The Windows 11 PC began acting very poorly without any obvious reason.
The Windows 11 PC began acting very poorly without any obvious reason.
I rebooted my PC last night because it wasn't honoring my sleep and power-off settings for several days. When it started again, the performance was noticeably sluggish, resembling a Celeron 420 in Windows 10 with 4GB RAM and an ongoing update. Running hwinfo's sensors section caused the system to display bluescreens. The only unusual action I took before these problems was using powercfg to generate a SleepStudy, including a run from the command prompt since no GUI is available. The slowness continued after multiple restarts, disappearing only in safe mode. Steps I've tried so far: swapped RAM and graphics drivers several times, changed the GPU to a GTX 1060 (the 3060 Ti worked fine elsewhere), ran sfc /scannow which detected errors and repaired them over an hour, checked Cinebench R15 results, which were slightly lower than before, rolled back the latest Windows update even though it was two weeks ago. Specific recurring issues: HWInfo sensors view showed bluescreens, GTA5 ran at about 30fps under similar conditions, frame pacing seemed consistent, YouTube buffered every 60 frames, Apple Music stuttered in browser, Task Manager used around 6% CPU (usually 0.6-2%), and the search bar didn't function after restarting Explorer. Overall, it feels like the CPU is operating at a fraction of its true speed. Anyone have other ideas besides reinstalling Windows?

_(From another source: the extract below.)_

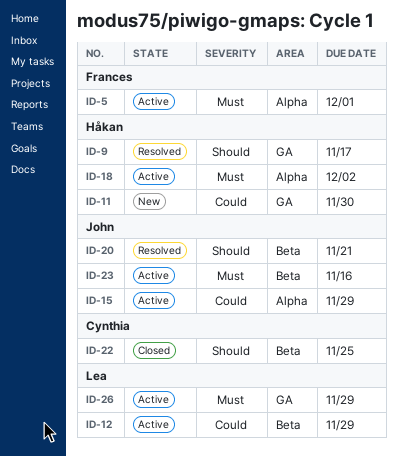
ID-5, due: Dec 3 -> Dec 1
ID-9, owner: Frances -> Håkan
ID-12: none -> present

Specs: R7 3700X, B550, TUF 2x16, D4-3600, RTX 3060 Ti, 970 Evo Plus, 512GB drive.
It happened to me once; do you know if the CPU was overclocked? The problem disappeared within a few hours.

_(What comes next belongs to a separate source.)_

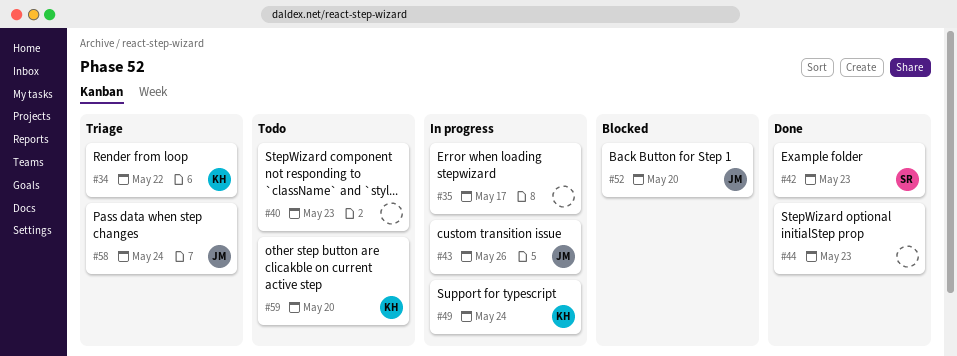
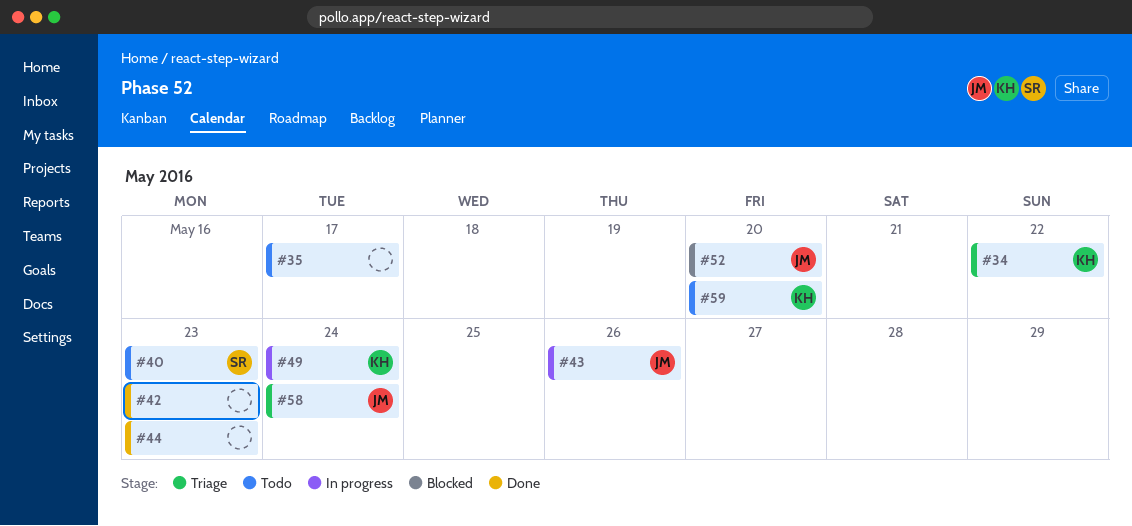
#35, status: In progress -> Todo
#40, owner: none -> SR
#42, owner: SR -> none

It remains consistent with PBO for more than a year. It was static OCed earlier, but an AGESA update required adjusting the voltage to achieve the same clock. Updated June 4, 2024 by Sukhoikip
Recent advice suggests using DISM, but it doesn’t match your image version and keeps failing due to missing source files. You’ll need to update DISM or configure an image that points to the correct files locally. Let me know how you’d like to proceed.
Have you considered running a virus scan? You might want to remove any apps you recently installed.
I haven’t made any changes lately, besides running a sleep study using powercfg. After talking to someone experienced in IT who’s been around for two decades about DISM issues, I think a fresh install would be the most effective solution.